Subchannels of the other MPT stations
| Subchannel | Res.Tooltip Display resolution | Short name | Programming |
| xx.1 | 1080i | MPT-HD | PBS |
| xx.2 | 720p | MPT-2 | MPT2 (7:30 p.m.–11:30 p.m.) / Create |
| xx.3 | 480i | MPTKIDS | PBS Kids |
| xx.4 | NHK-WLD | NHK World |

===Analog-to-digital conversion===
MPT's stations ended regular programming on their analog signals on June 12, 2009, the official date on which full-power television stations in the United States transitioned from analog to digital broadcasts under federal mandate. The stations' digital channel allocations post-transition are as follows:
- WMPB shut down its analog signal, over UHF channel 67; the station's digital signal remained on its pre-transition UHF channel 29, using virtual channel 67.
- WMPT ended regular programming on its analog signal, over UHF channel 22; the station's digital signal remained on its pre-transition UHF channel 42, using virtual channel 22. As part of the SAFER Act, WMPT kept its analog signal on the air until June 26 to inform viewers of the digital television transition through a loop of public service announcements from the National Association of Broadcasters.
- WCPB shut down its analog signal, over UHF channel 28; the station's digital signal relocated from its pre-transition UHF channel 56, which was among the high band UHF channels (52–69) that were removed from broadcasting use as a result of the transition, to its analog-era UHF channel 28.
- WWPB shut down its analog signal, over UHF channel 31; the station's digital signal remained on its pre-transition UHF channel 44, using virtual channel 31.
- WGPT shut down its analog signal, over UHF channel 36; the station's digital signal relocated from its pre-transition UHF channel 54, which was among the high band UHF channels (52–69) that were removed from broadcasting use as a result of the transition, to its analog-era UHF channel 36.
- WFPT shut down its analog signal, over UHF channel 62; the station's digital signal remained on its pre-transition UHF channel 28, using virtual channel 62.
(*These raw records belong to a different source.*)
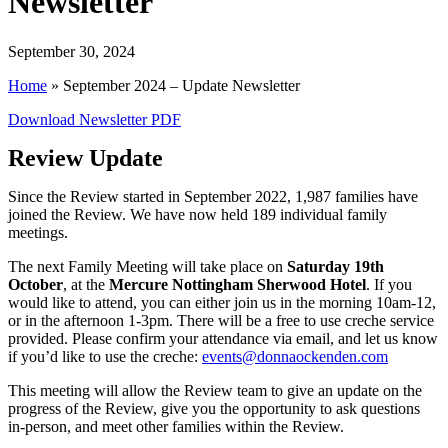
Newsletter
September 30, 2024
Home
»
September 2024 – Update Newsletter
Download Newsletter PDF
Review Update
Since the Review started in September 2022, 1,987 families have
joined the Review. We have now held 189 individual family
meetings.
The next Family Meeting will take place on
Saturday 19th
October
, at the
Mercure Nottingham Sherwood Hotel
. If you
would like to attend, you can either join us in the morning 10am-12,
or in the afternoon 1-3pm. There will be a free to use creche service
provided. Please confirm your attendance via email, and let us know
if you’d like to use the creche:
events@donnaockenden.com
This meeting will allow the Review team to give an update on the
progress of the Review, give you the opportunity to ask questions
in-person, and meet other families within the Review.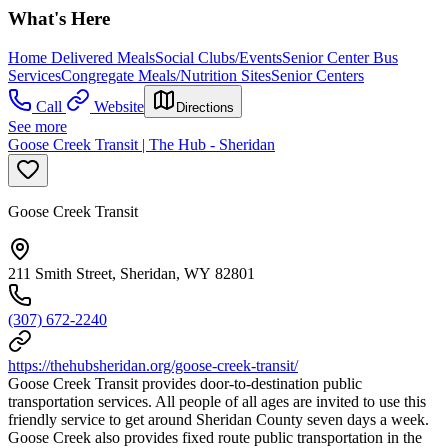
What's Here
Home Delivered Meals
Social Clubs/Events
Senior Center Bus
Services
Congregate Meals/Nutrition Sites
Senior Centers
Call
Website
Directions
See more
Goose Creek Transit | The Hub - Sheridan
Goose Creek Transit
211 Smith Street, Sheridan, WY 82801
(307) 672-2240
https://thehubsheridan.org/goose-creek-transit/
Goose Creek Transit provides door-to-destination public
transportation services. All people of all ages are invited to use this
friendly service to get around Sheridan County seven days a week.
Goose Creek also provides fixed route public transportation in the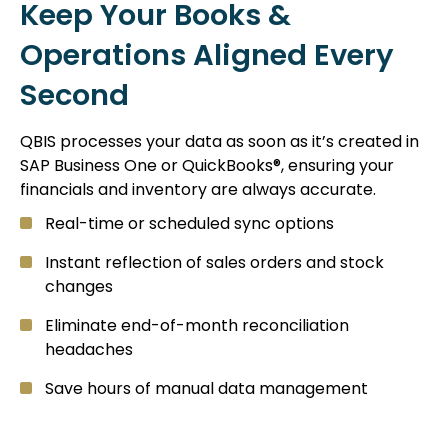
Keep Your Books &
Operations Aligned Every
Second
QBIS processes your data as soon as it’s created in
SAP Business One or QuickBooks®, ensuring your
financials and inventory are always accurate.
Real-time or scheduled sync options
Instant reflection of sales orders and stock
changes
Eliminate end-of-month reconciliation
headaches
Save hours of manual data management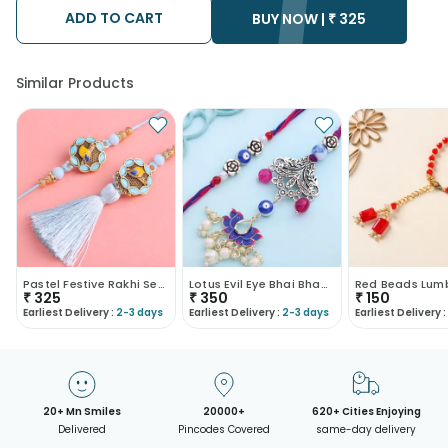
after the chosen date of delivery.
ADD TO CART
• Kindly provide the accurate address as the delivery cannot
BUY NOW |
₹
325
be redirected to any other address.
• Our courier partners do not call prior to delivering an order, so
we recommend that you keep tracking the package timely.
Similar Products
Pastel Festive Rakhi Set For Bhaiya Bhabhi
Lotus Evil Eye Bhai Bhabhi Rakhi Set
₹
325
₹
350
₹
150
Earliest Delivery :
2-3 days
Earliest Delivery :
2-3 days
Earliest Delivery :
20+ Mn Smiles
20000+
620+ Cities Enjoying
Delivered
Pincodes Covered
same-day delivery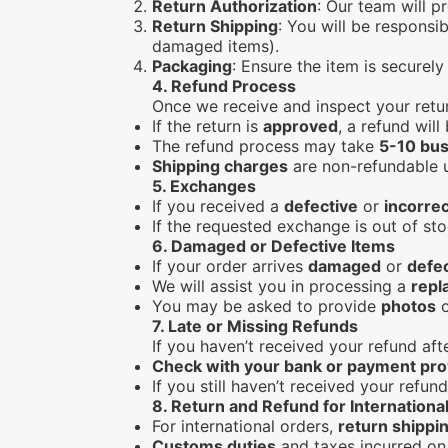
Return Authorization
: Our team will p
Return Shipping
: You will be responsib
damaged items).
Packaging
: Ensure the item is securel
4.
Refund Process
Once we receive and inspect your retu
If the return is
approved
, a refund wil
The refund process may take
5-10 bus
Shipping charges
are non-refundable un
5.
Exchanges
If you received a
defective
or
incorrec
If the requested exchange is out of sto
6.
Damaged or Defective Items
If your order arrives
damaged
or
defe
We will assist you in processing a
repl
You may be asked to provide
photos
o
7.
Late or Missing Refunds
If you haven’t received your refund af
Check with your bank or payment pro
If you still haven’t received your refun
8.
Return and Refund for Internationa
For international orders,
return shippi
Customs duties
and taxes incurred on 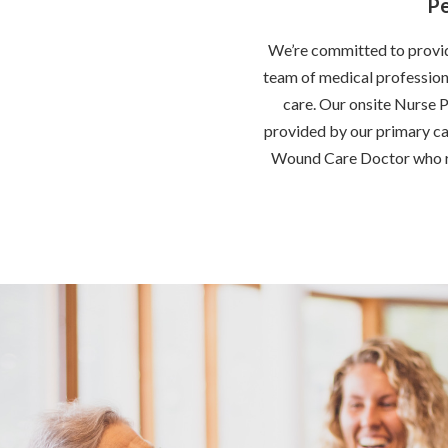
Pe
We’re committed to providi
team of medical professiona
care. Our onsite Nurse P
provided by our primary car
Wound Care Doctor who ro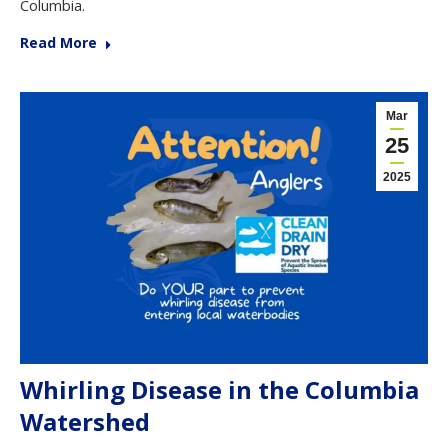
Columbia.
Read More
Mar
25
2025
Whirling Disease in the Columbia
Watershed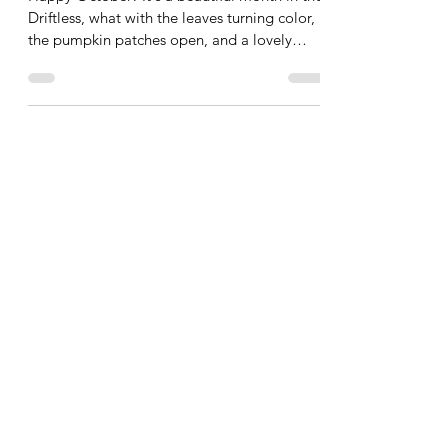
Plastic the BoOoOoot!
Happy October! It's a beautiful month in the
Driftless, what with the leaves turning color,
the pumpkin patches open, and a lovely
crisp...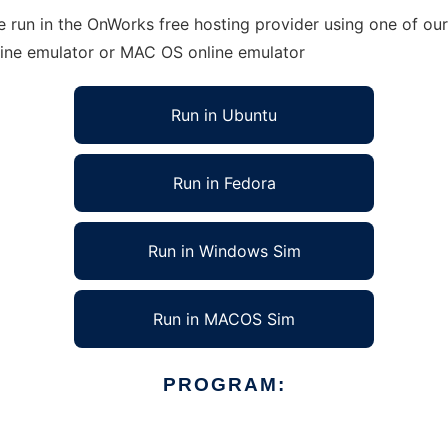
 run in the OnWorks free hosting provider using one of our
line emulator or MAC OS online emulator
Run in Ubuntu
Run in Fedora
Run in Windows Sim
Run in MACOS Sim
PROGRAM: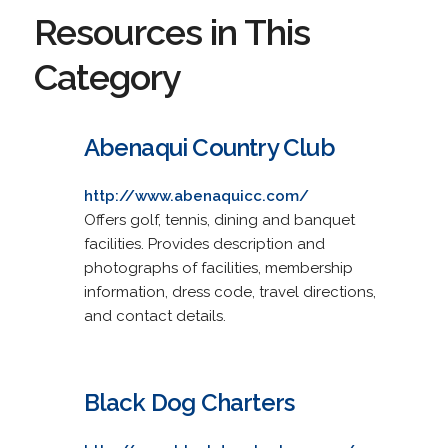
Resources in This
Category
Abenaqui Country Club
http://www.abenaquicc.com/
Offers golf, tennis, dining and banquet
facilities. Provides description and
photographs of facilities, membership
information, dress code, travel directions,
and contact details.
Black Dog Charters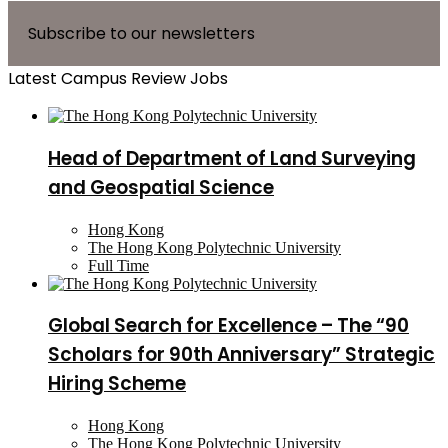
Subscribe to our newsletters
Latest Campus Review Jobs
Head of Department of Land Surveying
and Geospatial Science
Hong Kong
The Hong Kong Polytechnic University
Full Time
Global Search for Excellence – The “90
Scholars for 90th Anniversary” Strategic
Hiring Scheme
Hong Kong
The Hong Kong Polytechnic University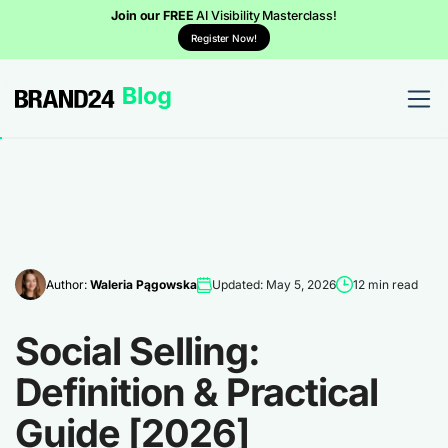
Join our FREE
AI Visibility Masterclass!
Register Now!
Author:
Waleria Pągowska
Updated: May 5, 2026
12 min read
Social Selling:
Definition & Practical
Guide [2026]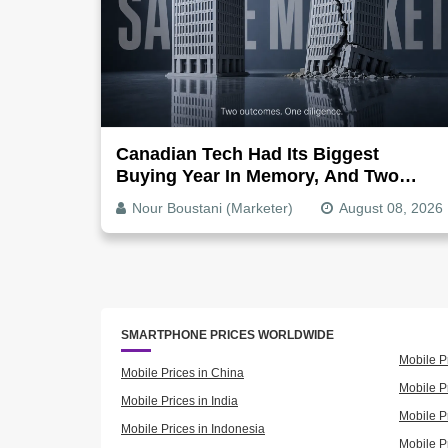
Canadian Tech Had Its Biggest
Buying Year In Memory, And Two
Companies Show Exactly How It
Nour Boustani (Marketer)
August 08, 2026
Splits
SMARTPHONE PRICES WORLDWIDE
Mobile P
Mobile Prices in China
Mobile Pr
Mobile Prices in India
Mobile P
Mobile Prices in Indonesia
Mobile Pr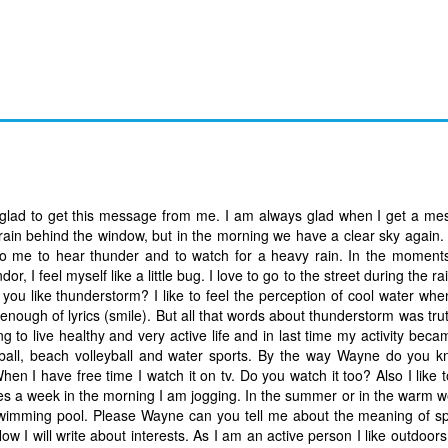
 glad to get this message from me. I am always glad when I get a m
rain behind the window, but in the morning we have a clear sky again. 
ed to me to hear thunder and to watch for a heavy rain. In the momen
dor, I feel myself like a little bug. I love to go to the street during the r
 you like thunderstorm? I like to feel the perception of cool water whe
nough of lyrics (smile). But all that words about thunderstorm was tru
 to live healthy and very active life and in last time my activity becam
eyball, beach volleyball and water sports. By the way Wayne do you k
 I have free time I watch it on tv. Do you watch it too? Also I like t
imes a week in the morning I am jogging. In the summer or in the warm w
 swimming pool. Please Wayne can you tell me about the meaning of sp
. Now I will write about interests. As I am an active person I like outdoo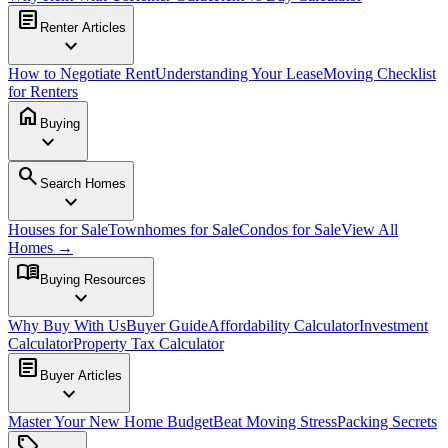
article
Renter Articles
expand_more
How to Negotiate Rent
Understanding Your Lease
Moving Checklist
for Renters
home
Buying
expand_more
search
Search Homes
expand_more
Houses for Sale
Townhomes for Sale
Condos for Sale
View All
Homes →
menu_book
Buying Resources
expand_more
Why Buy With Us
Buyer Guide
Affordability Calculator
Investment
Calculator
Property Tax Calculator
article
Buyer Articles
expand_more
Master Your New Home Budget
Beat Moving Stress
Packing Secrets
sell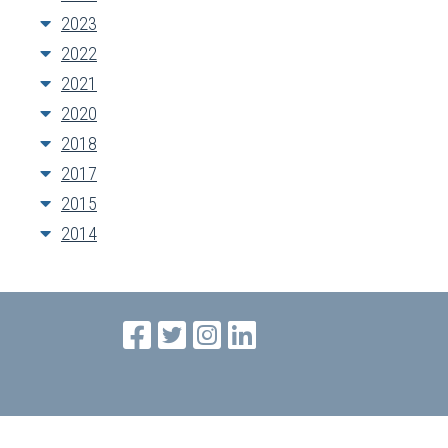
2023
2022
2021
2020
2018
2017
2015
2014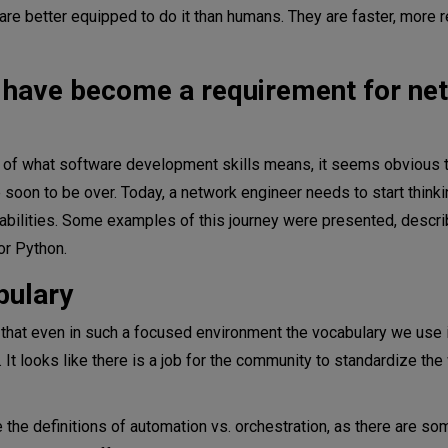
e better equipped to do it than humans. They are faster, more re
s have become a requirement for ne
s of what software development skills means, it seems obvious 
e soon to be over. Today, a network engineer needs to start think
bilities. Some examples of this journey were presented, descri
or Python.
bulary
 that even in such a focused environment the vocabulary we use 
It looks like there is a job for the community to standardize th
the definitions of automation vs. orchestration, as there are so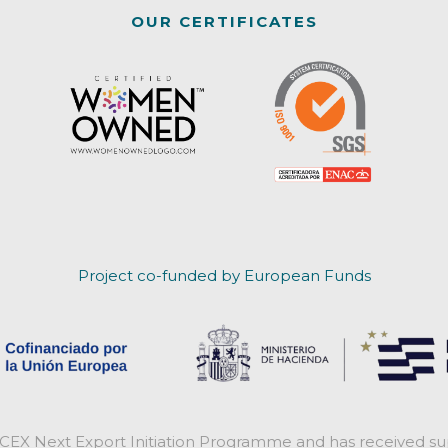
OUR CERTIFICATES
Project co-funded by European Funds
ICEX Next Export Initiation Programme and has received sup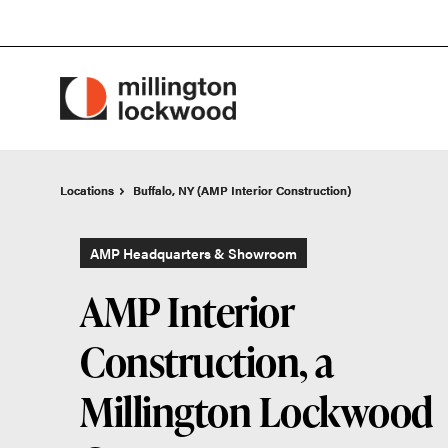
Skip
Skip
to
to
Content
Footer
Locations
Locations
Buffalo, NY (AMP Interior Construction)
Buffalo, NY (AMP Interior Construction)
AMP Headquarters & Showroom
AMP Interior
Construction, a
Millington Lockwood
===Spectrum reallocation===
As a part of the repacking process following the 2016–2017 FCC incentive auction, channels 38 through 51 were removed from television broadcasting. None of MPT's stations sold their allocations, but five of them moved channels within the UHF band: WMPT moved to channel 21, WMPB to channel 22, WWPB to channel 29, WGPT to channel 26, and WCPT to channel 16.

===ATSC 3.0===
MPT joined the Baltimore market's ATSC 3.0 lighthouse station, hosted at WNUV, on June 24, 2021. In return, WMPT and WMPB hosts WNUV's main channel (54.1) to preserve coverage for existing ATSC 1.0 TV sets.